Why is the following property regarding the general solution of the Schr. Eq. valid only for the free-particle case?

Question

In my quantum mechanics lecture notes(see picture at the bottom), they say the plane wave basis $\{\phi_k(x)=\frac{1}{(2\pi)^{3/2}}\exp(ik\cdot x)\}$ is so general that any $ \psi \in L^2(\mathbb{R}^3)$ can be expressed in that basis, as equation $(34)$ shows and then they write in equation $(35)$ but highlighting that this is for the special case of the S.E. for the free-particle.

My question is, why is this expresion not valid in general? I don't think I need a free particle to do it, because the S.E always has the time-dependent part solved by $$e^{-\frac{iEt}{\hbar}}$$ and we only deal with the eigenvalue equation for the hamiltonian to get the space-dependent part $\psi(x)$ and costruct the whole solution as $$\psi(x,t)=\psi(x)e^{-\frac{iEt}{\hbar}}$$ In the case of the free partiche the solution of the eigenvalue equation of the hamiltonian is $$\psi(x)=\phi_k(x) = e^{ik.x}$$. If the particle was not free the complete solution would still be $$\psi(x,t)=\psi(x)e^{-\frac{iEt}{\hbar}}$$ with $\psi(x)$ the solution of the corresponding eigenvalue problem and the equation (35) should be true in general

Can someone clarify this ?

Answer 1

There is nothing contradictory here. There are a few points of clarification which should resolve your confusion. I will ignore the issues of normalization (i.e., factors of $2\pi$) and will work in one-dimension. However, the underlying point should be clear.

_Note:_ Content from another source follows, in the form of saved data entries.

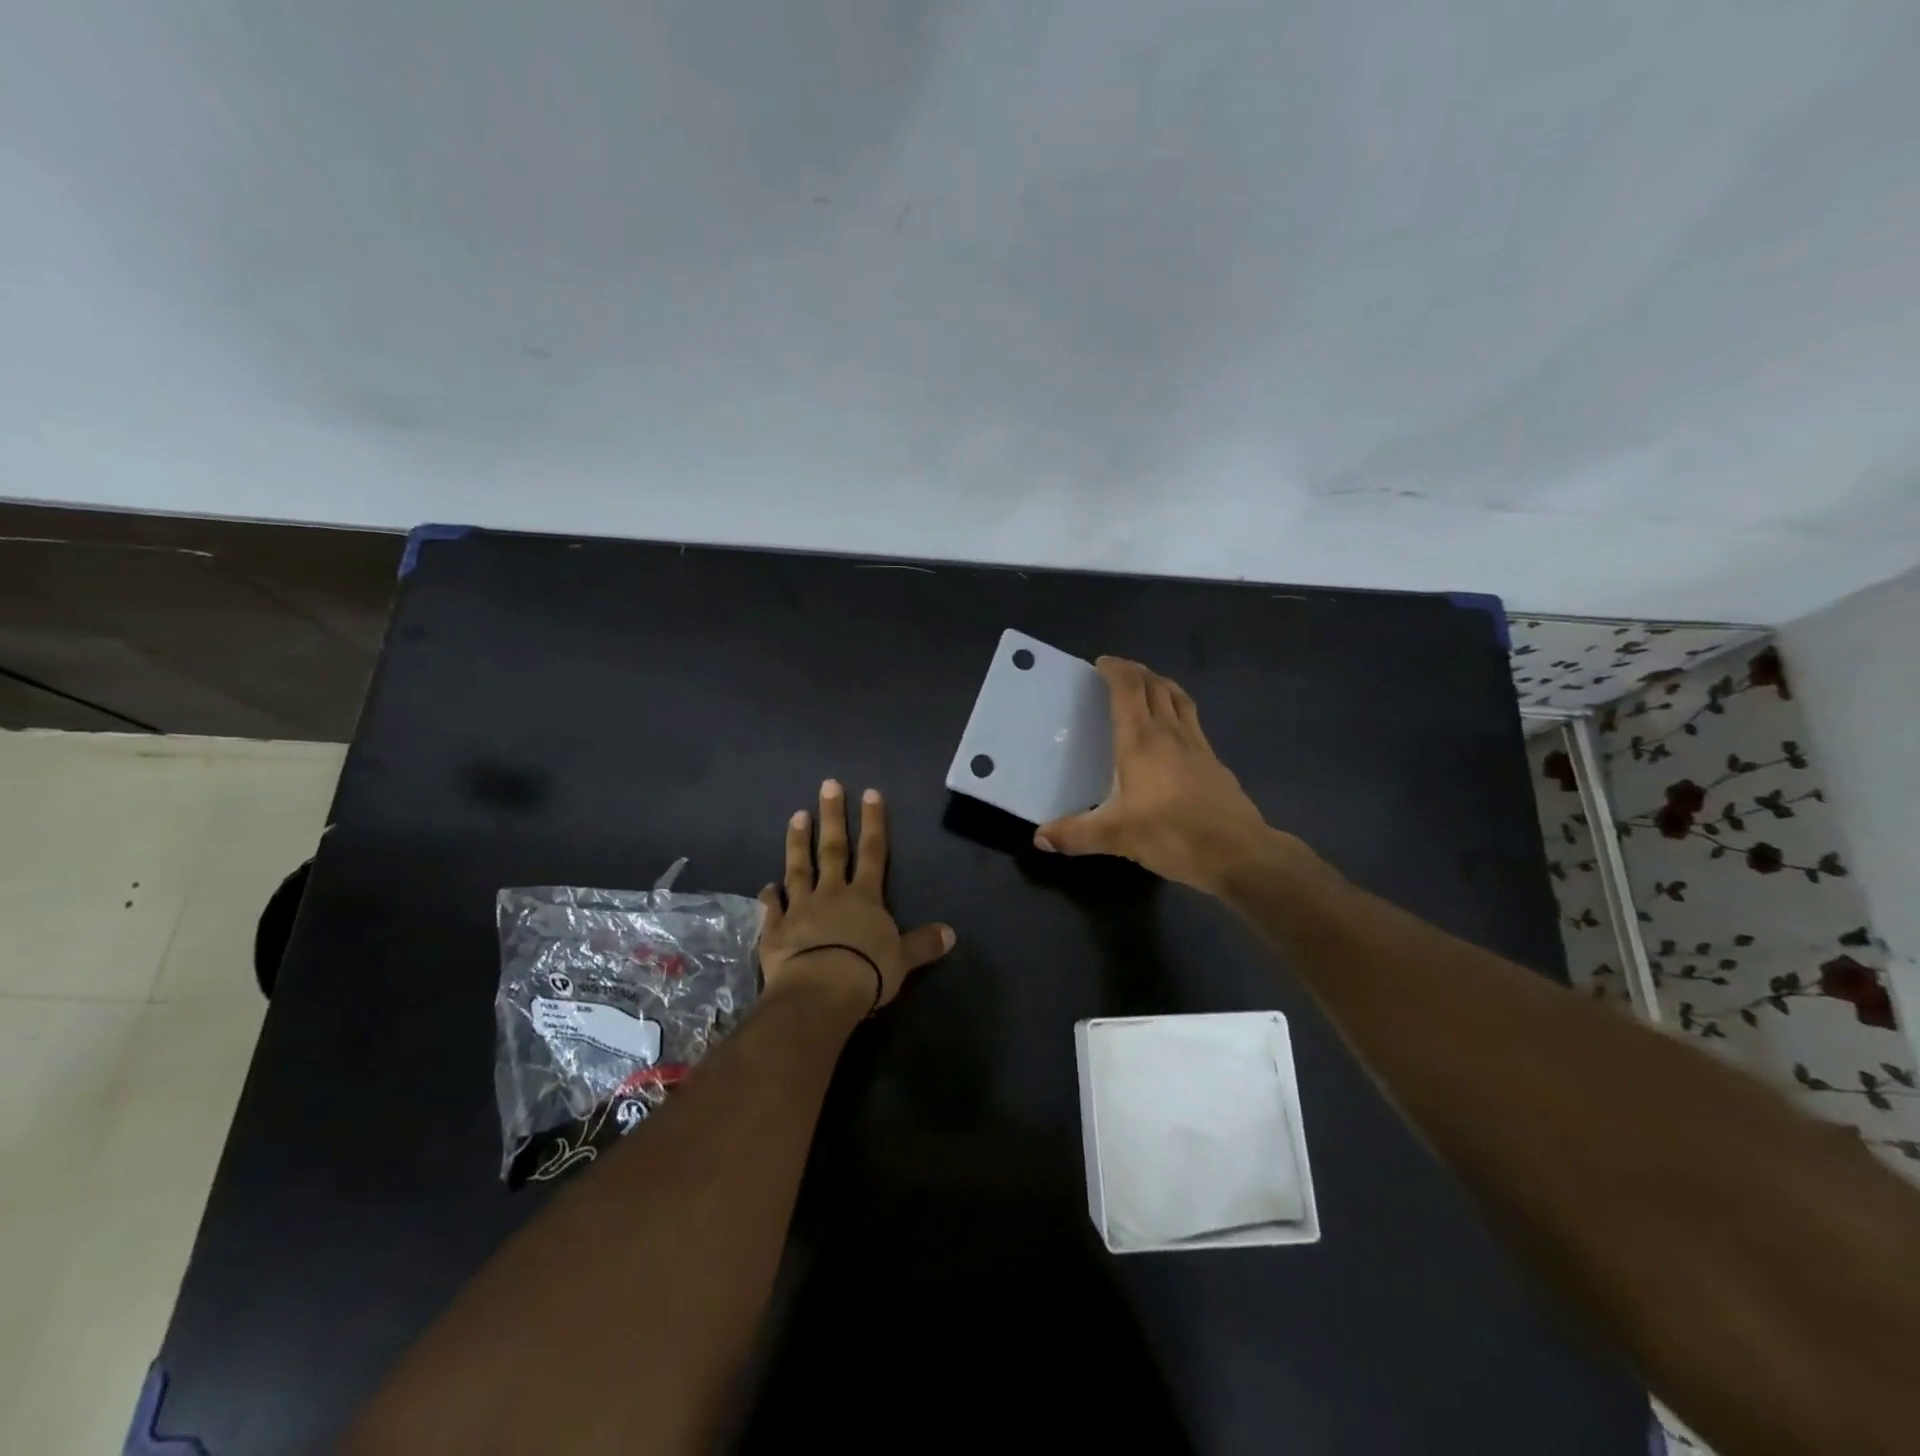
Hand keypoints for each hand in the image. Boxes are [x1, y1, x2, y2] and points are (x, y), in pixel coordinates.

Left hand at [758, 780, 956, 1009]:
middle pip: (833, 850)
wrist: (820, 991)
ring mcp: (801, 909)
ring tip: (797, 815)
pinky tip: (766, 885)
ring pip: (799, 869)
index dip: (873, 822)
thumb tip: (951, 933)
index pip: (873, 852)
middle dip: (833, 817)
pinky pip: (773, 909)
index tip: (870, 793)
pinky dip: (770, 896)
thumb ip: (923, 943)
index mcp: (865, 898)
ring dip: (798, 842)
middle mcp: (832, 894)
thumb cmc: (867, 972)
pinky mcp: (776, 930)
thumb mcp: (903, 959)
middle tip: (828, 785)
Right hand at [1034, 657, 1282, 894]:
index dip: (1116, 670)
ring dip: (1162, 686)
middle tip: (1119, 672)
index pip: (1129, 689)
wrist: (1238, 853)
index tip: (1101, 663)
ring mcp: (1198, 746)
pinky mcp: (1214, 762)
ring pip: (1180, 699)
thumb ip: (1075, 834)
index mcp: (1142, 741)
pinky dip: (1179, 712)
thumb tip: (1040, 837)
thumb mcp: (1116, 837)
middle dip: (1137, 672)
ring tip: (1148, 688)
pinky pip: (1193, 722)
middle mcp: (1170, 733)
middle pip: (1156, 686)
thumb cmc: (1172, 835)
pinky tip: (1174, 734)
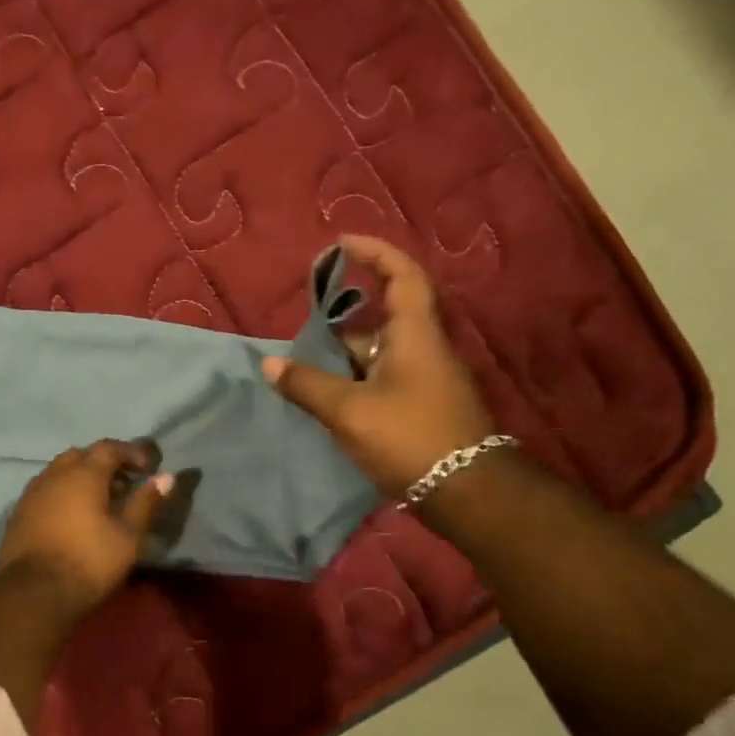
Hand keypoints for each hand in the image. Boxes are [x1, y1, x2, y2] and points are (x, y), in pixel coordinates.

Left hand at [0, 439, 174, 616]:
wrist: (32, 592)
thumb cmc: (88, 562)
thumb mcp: (128, 536)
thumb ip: (146, 503)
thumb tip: (166, 477)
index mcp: (83, 474)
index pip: (109, 448)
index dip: (131, 452)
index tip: (148, 466)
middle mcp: (54, 475)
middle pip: (81, 455)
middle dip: (104, 462)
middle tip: (123, 482)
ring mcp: (32, 493)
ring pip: (59, 471)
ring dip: (81, 476)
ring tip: (99, 499)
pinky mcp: (19, 512)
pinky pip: (45, 489)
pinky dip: (63, 492)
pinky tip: (72, 514)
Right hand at [262, 234, 495, 495]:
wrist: (464, 491)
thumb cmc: (409, 437)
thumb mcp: (349, 411)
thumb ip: (307, 386)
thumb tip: (269, 364)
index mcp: (414, 335)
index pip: (402, 276)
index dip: (375, 253)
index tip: (342, 244)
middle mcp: (423, 349)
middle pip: (383, 318)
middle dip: (344, 318)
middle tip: (306, 323)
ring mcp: (425, 379)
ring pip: (379, 353)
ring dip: (344, 355)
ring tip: (305, 366)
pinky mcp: (422, 406)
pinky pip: (383, 378)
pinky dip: (354, 379)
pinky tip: (328, 397)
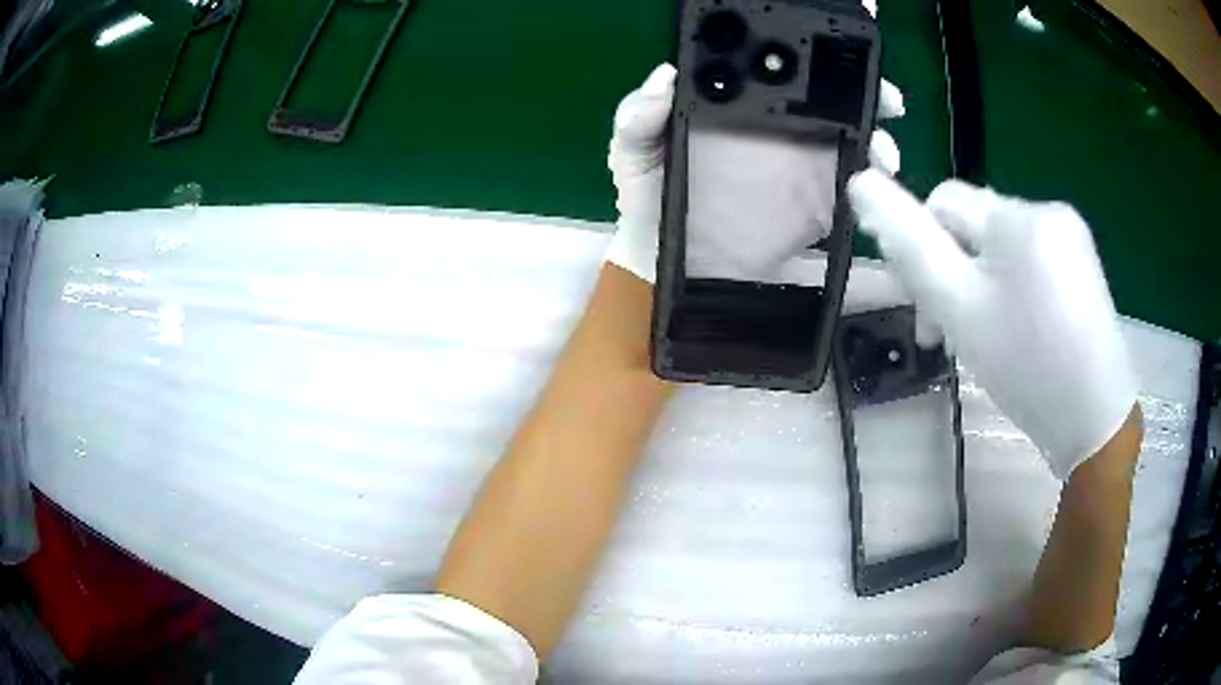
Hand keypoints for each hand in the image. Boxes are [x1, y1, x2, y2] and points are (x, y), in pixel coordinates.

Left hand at [605, 21, 905, 282]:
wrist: (669, 263)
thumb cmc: (648, 197)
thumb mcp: (632, 152)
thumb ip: (639, 117)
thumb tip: (665, 77)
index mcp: (733, 102)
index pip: (774, 64)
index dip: (805, 52)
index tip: (830, 48)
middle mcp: (775, 123)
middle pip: (829, 95)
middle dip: (863, 89)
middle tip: (883, 98)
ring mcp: (800, 161)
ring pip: (851, 136)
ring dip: (874, 137)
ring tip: (880, 152)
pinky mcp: (815, 200)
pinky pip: (851, 186)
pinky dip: (869, 183)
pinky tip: (871, 186)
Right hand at [847, 170, 1138, 478]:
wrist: (1096, 424)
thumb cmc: (1026, 369)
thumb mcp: (960, 308)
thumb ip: (909, 243)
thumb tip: (861, 182)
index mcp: (1018, 217)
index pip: (944, 201)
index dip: (924, 247)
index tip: (928, 308)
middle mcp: (1048, 210)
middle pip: (976, 224)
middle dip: (955, 271)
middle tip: (952, 332)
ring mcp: (1072, 237)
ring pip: (1002, 246)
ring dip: (982, 283)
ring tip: (987, 337)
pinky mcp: (1084, 265)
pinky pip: (1031, 261)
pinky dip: (1013, 289)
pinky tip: (1018, 330)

• You can always express any wave-function as \begin{align} \psi(x)=\int dk\ a_k\exp(ikx) \end{align} because the momentum eigenfunctions form a complete basis. Or, given that the wave-function at any time can still be expressed as a linear combination of the momentum eigenfunctions, we can write \begin{align} \psi(x,t)=\int dk\ a_k(t)\exp(ikx) \end{align} Notice that since the wave-function potentially changes with time, the linear combination of the momentum eigenfunctions that produces the wave-function correspondingly changes with time. Thus, the time-dependence of the coefficients $a_k(t)$.
• One can also always write any wave-function as \begin{align} \psi(x)=\int dn\ a_n\phi_n(x) \end{align} where $\phi_n(x)$ are the energy eigenstates. The reason that we can do this is again the same, since the Hamiltonian is a Hermitian operator, we know that the energy eigenstates form a complete basis. But, most importantly, we know that the time-evolution operator is a linear operator. And we also know that a wave-function that is an energy eigenfunction will only pick up a phase, namely, $\exp(-iE_nt)$. Thus, the time-evolution of the wave-function that is the linear combination that we wrote above will be given by \begin{align} \psi(x,t)=\int dn\ a_n\exp(-iE_nt)\phi_n(x) \end{align}
• Now, in the special case of the free particle, we know that the energy eigenfunctions are momentum eigenfunctions, i.e., $\phi_n=\exp(inx)$. Thus, we can write the time-dependent wavefunction as \begin{align} \psi(x,t)=\int dn\ a_n\exp(-iE_nt+inx) \end{align}

In other words, in the case of the free-particle, we know that $a_k(t)=a_k\exp(-iE_kt)$. However, in a generic case, we do not know the form of $a_k(t)$. Thus, we can only go so far as saying $\psi(x,t)=\int dk\ a_k(t)\exp(ikx)$.